The outcome of Tuesday's election is likely to make that map worse.
Over the past four and a half years, including the first half of 2014, states have enacted 207 laws restricting abortion. The peak came in 2011. But the slowdown in getting new laws onto the books doesn't mean the forced-birther movement is growing tired. As Amanda Marcotte at Slate
wrote last summer, for the movement's activists it's a matter of working smarter not harder in coming up with new laws and spreading duplicates of laws already on the books in some states enacted in others.
The results of Tuesday's election—putting at least 67 state legislative bodies in Republican hands—means more of the same. Molly Redden at Mother Jones writes:
Already, anti-abortion advocates are calling it a big win. Hundreds of the country's most extreme anti-abortion bills pop up in these statehouses every year, and Tuesday's results won't do anything to put a stop to that. But reproductive rights advocates also suffered big setbacks Tuesday in places where they had actually been playing offense. Now, Democratic losses in states like Colorado, Nevada, New York, and Washington could torpedo their efforts to expand reproductive rights.
One of the worst outcomes came in Tennessee. Not from any change in the legislature, where Republicans already had supermajorities of more than 70 percent in both houses. It was 53 percent voter approval of the dreadful Amendment 1, which gives the legislature a constitutional backing to pass more anti-abortion bills. The amendment states:
"Nothing in this Constitution secures or protects a right to abortion or requires the funding of an abortion. The people retain the right through their elected state representatives and state senators to enact, amend, or repeal statutes regarding abortion, including, but not limited to, circumstances of pregnancy resulting from rape or incest or when necessary to save the life of the mother."
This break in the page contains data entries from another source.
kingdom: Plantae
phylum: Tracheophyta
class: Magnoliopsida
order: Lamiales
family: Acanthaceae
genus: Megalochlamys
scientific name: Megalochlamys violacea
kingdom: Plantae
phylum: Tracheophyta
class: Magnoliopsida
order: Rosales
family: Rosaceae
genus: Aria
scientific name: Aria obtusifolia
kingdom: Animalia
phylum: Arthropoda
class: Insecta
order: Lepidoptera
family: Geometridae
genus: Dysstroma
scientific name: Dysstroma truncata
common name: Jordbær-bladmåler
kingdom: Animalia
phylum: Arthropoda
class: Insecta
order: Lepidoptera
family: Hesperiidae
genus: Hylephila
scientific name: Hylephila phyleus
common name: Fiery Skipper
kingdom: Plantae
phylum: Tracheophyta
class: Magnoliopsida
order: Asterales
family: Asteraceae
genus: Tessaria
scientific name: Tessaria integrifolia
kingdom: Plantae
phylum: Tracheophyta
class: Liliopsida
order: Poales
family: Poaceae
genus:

There's more below the fold.
One major concern of reproductive rights activists is that many women hampered by laws in neighboring states now seek abortions in Tennessee. Five million dollars were spent on the campaign by friends and foes of Amendment 1. Brian Harris, president of the forced-birther organization, Tennessee Right to Life, said the amendment is a "necessary first step toward protection not only for the unborn but for women and girls who fall prey to people looking to profit from untimely or unexpected pregnancies."
Harris said his group's next step is returning to the legislature to persuade lawmakers to restore a package of laws stricken by a 2000 state Supreme Court decision, including requiring a short waiting period for women seeking an abortion, a requirement to provide educational materials and greater regulation of abortion facilities.
"Short" is in the eye of beholder. Three of the 26 states with waiting periods have set theirs at 72 hours. That presents hassles, especially for women who have to travel a long way to reach a clinic that will perform an abortion. South Dakota, which has a 72-hour waiting period that does not include weekends, has only one such clinic, in the southeast part of the state. Which means a couple of costly overnight stays or long roundtrips as well as time off work that many women cannot afford.
Those "educational materials" in many states are typically outright propaganda filled with exaggerations, lies and medical inaccuracies. Regulation of clinics that perform abortions are specifically designed to force their closure by making them adhere to hospital standards neither medically necessary nor required of other out-patient clinics.
Chipping away at women's right to control their own bodies eventually turns that right to dust. That's where we're headed in more than half the country.